Case Study on Continual Learning

This repository provides a modular pipeline for Continual Learning experiments. You can run everything locally but some experiments could take longer than others.

Demo

A demo notebook demonstrating our code and key results is available in notebooks/demo.ipynb.

What is Continual Learning?

In Continual Learning, a model learns tasks sequentially instead of seeing all data at once. The key challenge is catastrophic forgetting: after learning a new task, performance on earlier tasks can drop.

This project helps you compare mitigation strategies such as:

• Naive (baseline, no explicit forgetting mitigation)
• EWC (regularization-based)
• GEM (gradient constraints with memory)

Quick Start (Local)

1. Create environment

conda env create -f environment.yaml
conda activate catforget

2. Run one experiment

python src/train.py experiment=mnist_naive

Hydra writes outputs to:

outputs/train/<timestamp>/

3. Try another strategy or dataset

python src/train.py experiment=mnist_ewc
python src/train.py experiment=cifar10_naive
python src/train.py experiment=mnist_permutations_ewc

How to work with configs

The pipeline is controlled by Hydra configs in configs/.

Main idea

• configs/config.yaml selects one experiment config by default
• each file in configs/experiment/ composes dataset, model, strategy, optimizer, and trainer
• component details live in dedicated folders (configs/dataset/, configs/model/, configs/strategy/, ...)

Example (configs/experiment/mnist_naive.yaml):

defaults:
	- /dataset: mnist
	- /model: mlp_mnist
	- /strategy: naive
	- /optimizer: adam
	- /trainer: sequential

experiment_name: mnist_naive
seed: 42
task_order: ["A", "B", "C"]

Typical overrides from the command line

You usually do not need to touch Python code unless you want to design a whole new experiment. We did not provide exhaustive experiment or model configs because of the number of combinations. Either write your own new configs or use Hydra overrides:

python src/train.py experiment=mnist_ewc experiment.seed=7
python src/train.py experiment=mnist_naive experiment.trainer.max_epochs_per_task=5
python src/train.py experiment=cifar10_naive experiment.dataset.batch_size=256

If you want a new experiment preset

1. Create a new file in configs/experiment/.
2. Reuse existing components via defaults.
3. Set seed and task_order.
4. Run with python src/train.py experiment=<your_file_name_without_yaml>.

For normal usage, this is enough. No additional pipeline steps are required.

Reproducibility

The pipeline is designed to be reproducible:

• runs are fully defined by config files and CLI overrides
• each experiment has a configurable random seed (experiment.seed)
• outputs are stored in timestamped folders so runs are easy to track

Practical note: on different hardware (especially GPU), very small numerical differences can still appear.

Strategy Pattern (Implementation)

The trainer uses strategy hooks with a shared interface:

• before_task()
• after_task()
• after_backward()
• compute_loss()

This keeps the training loop stable while allowing different Continual Learning methods.

#### Instruction 1:
Reproduce the Continual Learning case study verbatim from "What is Continual" up to and including "tasks can drop.".

#### Material to process:
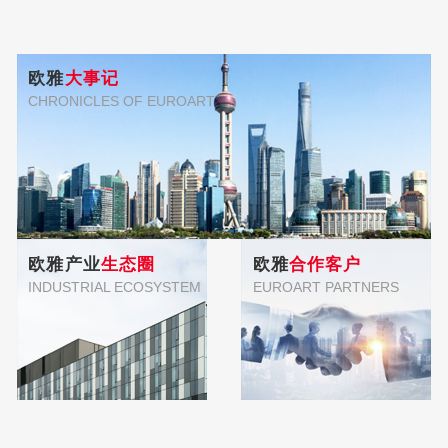
欧雅
大事记
CHRONICLES OF EUROART
欧雅产业
生态圈
欧雅
合作客户
INDUSTRIAL ECOSYSTEM
EUROART PARTNERS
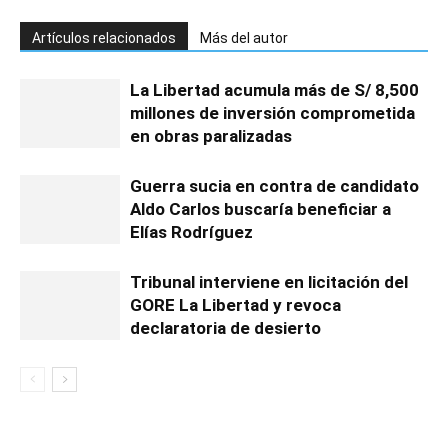
Artículos relacionados
Más del autor
La Libertad acumula más de S/ 8,500
millones de inversión comprometida
en obras paralizadas
Guerra sucia en contra de candidato
Aldo Carlos buscaría beneficiar a
Elías Rodríguez
Tribunal interviene en licitación del
GORE La Libertad y revoca
declaratoria de desierto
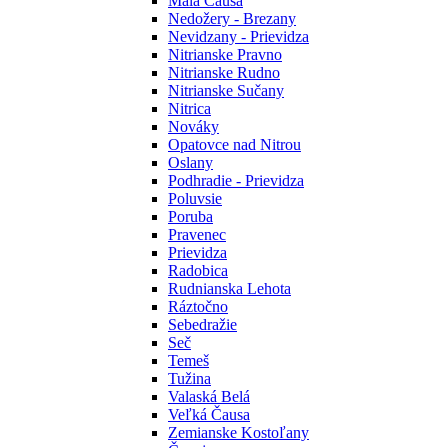
Malá Čausa
Nedožery - Brezany
Nevidzany - Prievidza
Nitrianske Pravno
Nitrianske Rudno
Nitrianske Sučany
Nitrica
Nováky
Opatovce nad Nitrou
Oslany
Podhradie - Prievidza
Poluvsie
Poruba
Pravenec
Prievidza
Radobica
Rudnianska Lehota
Ráztočno
Sebedražie
Seč
Temeš
Tužina
Valaská Belá
Veľká Čausa
Zemianske Kostoľany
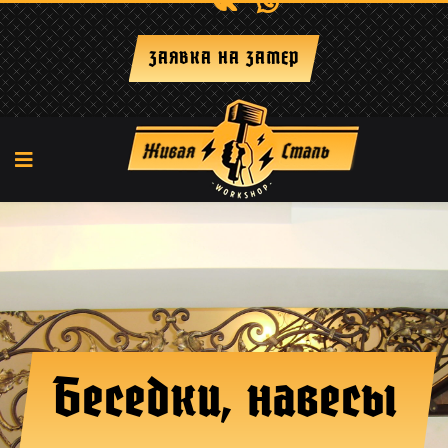
+7 (917) 29-238-66
ЗАЯВКА НА ЗАМЕР
Беседки, навесы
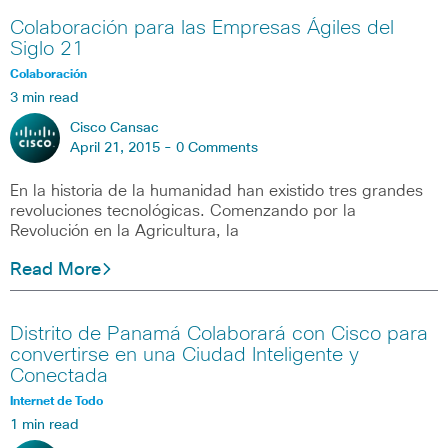
Colaboración para las Empresas Ágiles del
Siglo 21
Colaboración
3 min read
Cisco Cansac
April 21, 2015 -
0 Comments
En la historia de la humanidad han existido tres grandes
revoluciones tecnológicas. Comenzando por la
Revolución en la Agricultura, la
Read More
Distrito de Panamá Colaborará con Cisco para
convertirse en una Ciudad Inteligente y
Conectada
Internet de Todo
1 min read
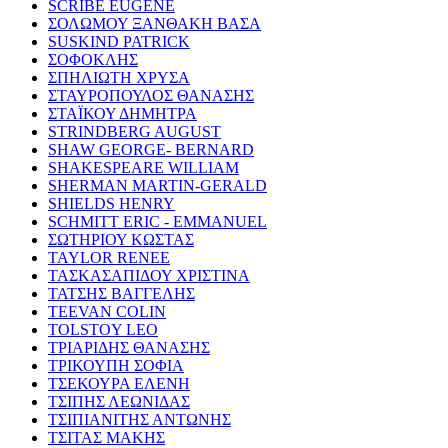
SCRIBE EUGENE
ΣΟΛΩΜΟΥ ΞΑΝΘΑΚΗ ΒΑΣΑ
SUSKIND PATRICK
ΣΟΦΟΚΛΗΣ
ΣΠΗΛΙΩΤΗ ΧΡΥΣΑ
ΣΤΑΥΡΟΠΟΥΛΟΣ ΘΑΝΑΣΗΣ
ΣΤΑΪΚΟΥ ΔΗΜΗΤΡΑ
STRINDBERG AUGUST
SHAW GEORGE- BERNARD
SHAKESPEARE WILLIAM
SHERMAN MARTIN-GERALD
SHIELDS HENRY
SCHMITT ERIC - EMMANUEL
ΣΩΤΗΡΙΟΥ ΚΩΣΤΑΣ
TAYLOR RENEE
ΤΑΣΚΑΣΑΠΙΔΟΥ ΧΡΙΣΤΙΝΑ
ΤΑΤΣΗΣ ΒΑΓΓΕΛΗΣ
TEEVAN COLIN
TOLSTOY LEO
ΤΡΙΑΡΙΔΗΣ ΘΑΝΑΣΗΣ
ΤΡΙΚΟΥΠΗ ΣΟΦΙΑ
ΤΣΕΚΟΥΡΑ ΕΛΕΝΗ
ΤΣΙΠΗΣ ΛΕΩΝΙΔΑΣ
ΤΣΙΠΙΑΝΙΤΗΣ ΑΝΤΩΝΗΣ
ΤΣΙΤΑΣ ΜΑΚΗΣ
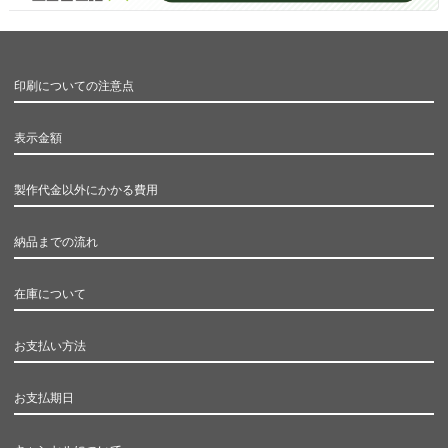
印刷についての注意点
表示金額
製作代金以外にかかる費用
納品までの流れ
在庫について
お支払い方法
お支払期日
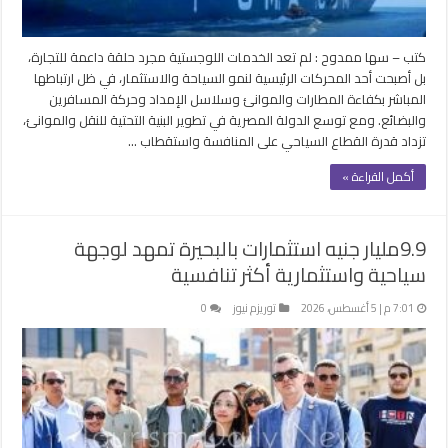
كتب – سها ممدوح : لم تعد الخدمات اللوجستية مجرد حلقة داعمة للتجارة،
بل أصبحت أحد المحركات الرئيسية لنمو السياحة والاستثمار، في ظل ارتباطها
المباشر بكفاءة المطارات والموانئ وسلاسل الإمداد وحركة المسافرين
والبضائع. ومع توسع الدولة المصرية في تطوير البنية التحتية للنقل والموانئ،
تزداد قدرة القطاع السياحي على المنافسة واستقطاب …
أكمل القراءة »
9.9مليار جنيه استثمارات بالبحيرة تمهد لوجهة
سياحية واستثمارية أكثر تنافسية
7:01 م | 5 أغسطس، 2026
توريزم نيوز
0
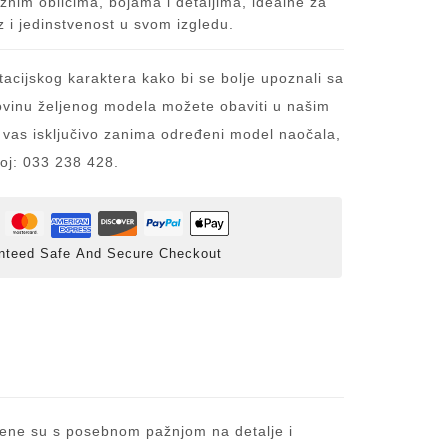
aznim oblicima, bojama i detaljima, idealne za
z i jedinstvenost u svom izgledu.
acijskog karaktera kako bi se bolje upoznali sa
inu željenog modela možete obaviti u našim
 vas isključivo zanima određeni model naočala,
roj: 033 238 428.
nteed Safe And Secure Checkout
ađene su s posebnom pažnjom na detalje i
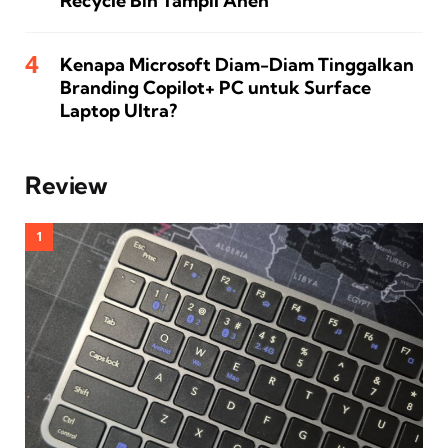
Recycle Bin Tampil Aneh
Kenapa Microsoft Diam-Diam Tinggalkan
Branding Copilot+ PC untuk Surface
Laptop Ultra?
Review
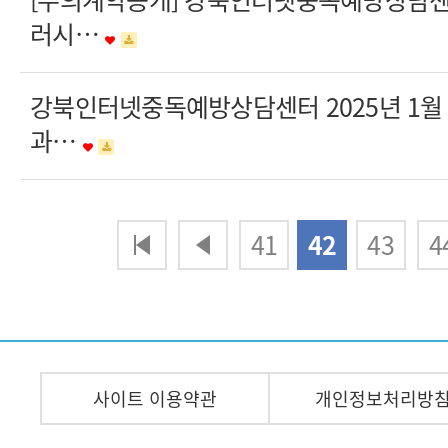
러시…
강북인터넷중독예방상담센터 2025년 1월
과…
다음
맨끝
41
42
43
4
사이트 이용약관
개인정보처리방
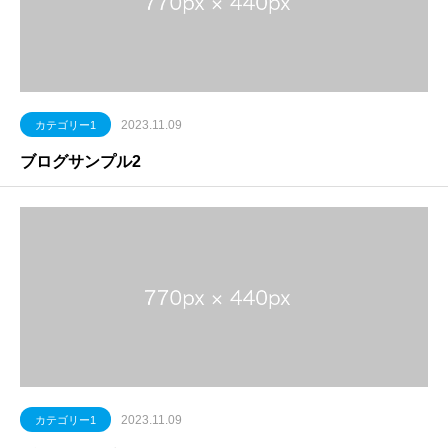
2023.11.09
カテゴリー1
ブログサンプル2
2023.11.09
カテゴリー1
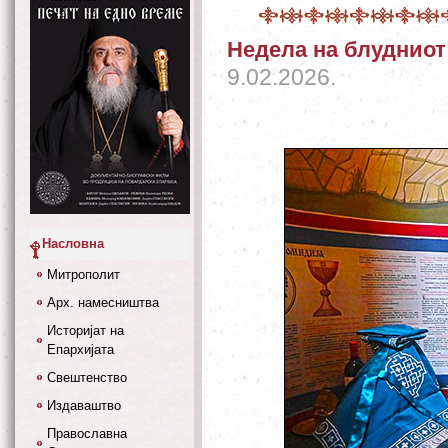
Недела на блудниот
9.02.2026.
Насловна
Митрополит
Арх. намесништва
Историјат на
Епархијата
Свештенство
Издаваштво
Православна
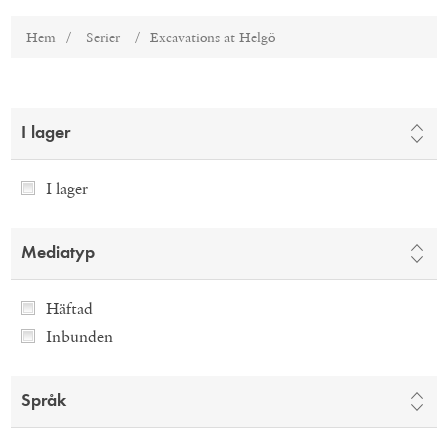
Hem
/
Serier
/
Excavations at Helgö
I lager
I lager
Mediatyp
Häftad
Inbunden
Språk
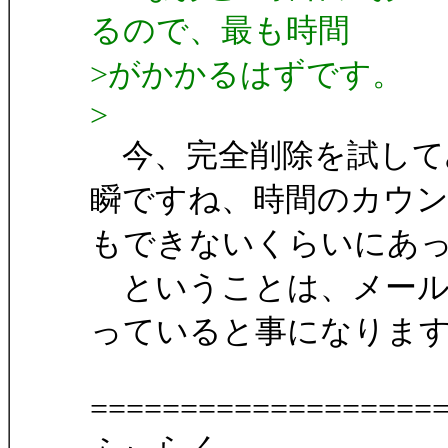
るので、最も時間
>がかかるはずです。
>
今、完全削除を試して
瞬ですね、時間のカウ
もできないくらいにあ
ということは、メール
っていると事になりま
===================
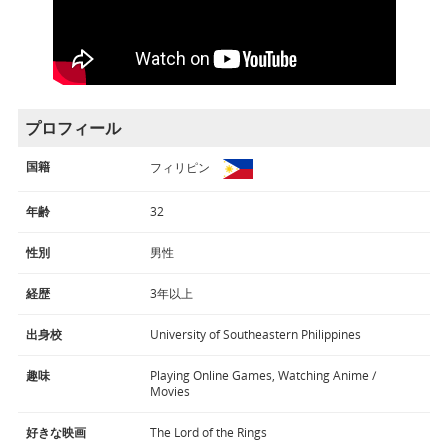
プロフィール
国籍
フィリピン
年齢
32
性別
男性
経歴
3年以上
出身校
University of Southeastern Philippines
趣味
Playing Online Games, Watching Anime /
Movies
好きな映画
The Lord of the Rings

#### Instruction 2:
Duplicate the records exactly, from the line containing "كتب – سها ممدوح" through the final line of the records, inclusive, and omit the pictures.

#### Solution 1:
What is Continual Learning?

In Continual Learning, a model learns tasks sequentially instead of seeing all data at once. The key challenge is catastrophic forgetting: after learning a new task, performance on earlier tasks can drop.

#### Solution 2:
كتب – سها ممدوح : لم تعد الخدمات اللوجستية مجرد حلقة داعمة للتجارة،
بل أصبحت أحد المحركات الرئيسية لنمو السياحة والاستثمار، في ظل ارتباطها
المباشر بكفاءة المطارات والموانئ وسلاسل الإمداد وحركة المسافرين
والبضائع. ومع توسع الدولة المصرية في تطوير البنية التحتية للنقل والموانئ،
تزداد قدرة القطاع السياحي على المنافسة واستقطاب …
أكمل القراءة »
9.9مليار جنيه استثمارات بالبحيرة تمهد لوجهة
سياحية واستثمارية أكثر تنافسية
7:01 م | 5 أغسطس، 2026
توريزم نيوز
0
aznim oblicima, bojama i detaljima, idealne za
z i jedinstvenost u svom izgledu.
acijskog karaktera kako bi se bolje upoznali sa
inu željenog modela možete obaviti u našim
 vas isključivo zanima određeni model naočala,
roj: 033 238 428.
nteed Safe And Secure Checkout
ađene su s posebnom pažnjom na detalje i
Recycle Bin Tampil Aneh
Kenapa Microsoft Diam-Diam Tinggalkan
Branding Copilot+ PC untuk Surface
Laptop Ultra?
Review
러시…
강북인터넷중독예방상담센터 2025년 1월
과…
다음
맨끝
41
42
43
4
사이트 이용약관
개인정보처리방
2023.11.09
カテゴリー1
ブログサンプル2
2023.11.09
カテゴリー1
Недела на блудниот
9.02.2026.
Насловна
Митрополит
Арх. намесништва
Историјат на
Епархијата
Свештенство
Издаваштво
Православна
Hem
/
Serier
/
Excavations at Helgö
I lager
I lager
Mediatyp
Häftad
Inbunden
Språk
るので、最も時間
>がかかるはずです。
>
今、完全削除を試して
瞬ですね、時間のカウ
もできないくらいにあ
ということは、メール
っていると事になりま
===================
プロフィール
国籍
フィリピン
年齢
32
性別
男性
経歴
3年以上
出身校
University of Southeastern Philippines
趣味
Playing Online Games, Watching Anime /
Movies
好きな映画
The Lord of the Rings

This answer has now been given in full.